*PROBLEM:*
Edit the entries from the line with "Count the number of slices in the pie." to the line with "At which label does Power first exceed 48?", replacing "slices" with "wedges" and leaving everything else unchanged. Return only those lines, and leave out the pictures.

*DATA RECORDS:*

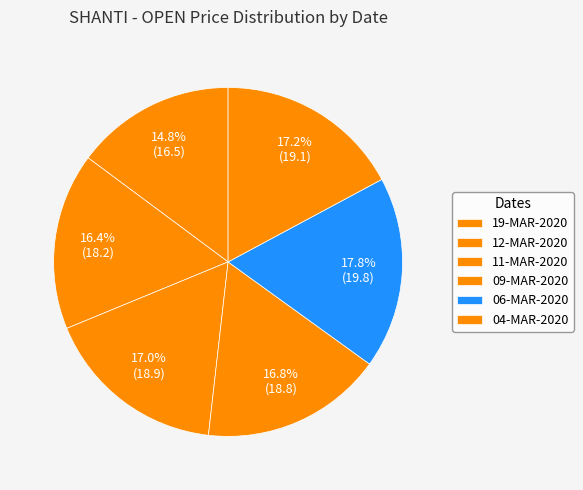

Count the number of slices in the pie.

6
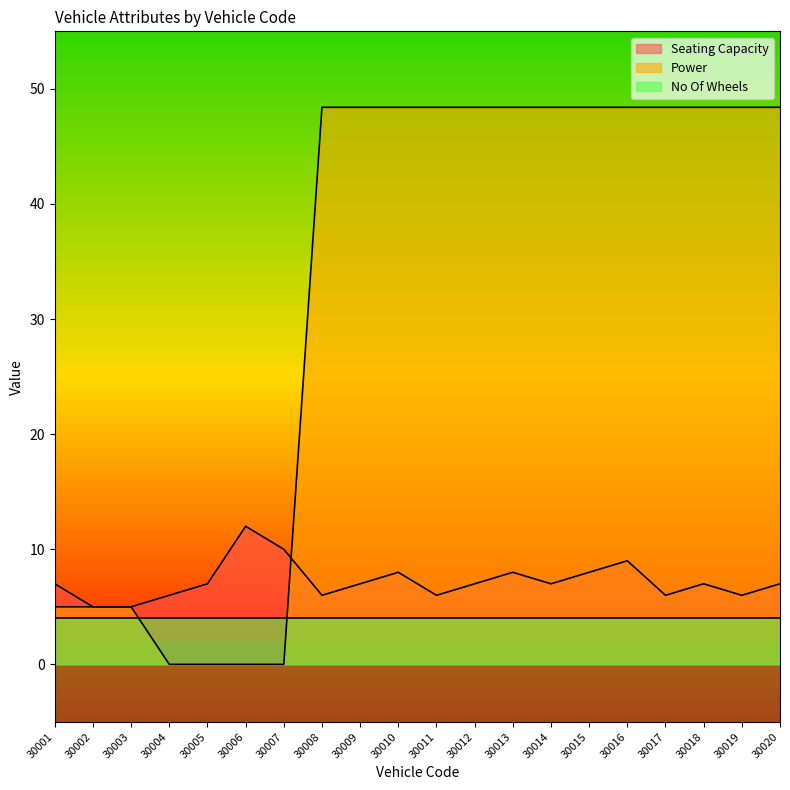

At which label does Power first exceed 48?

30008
...
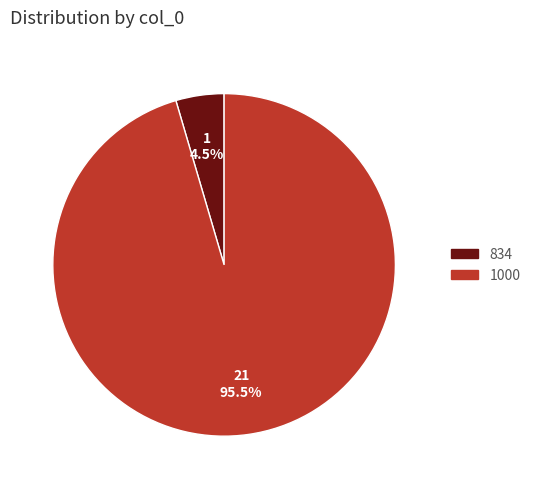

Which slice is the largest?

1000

*PROBLEM SOLUTION:*
Count the number of wedges in the pie.

6

At which label does Power first exceed 48?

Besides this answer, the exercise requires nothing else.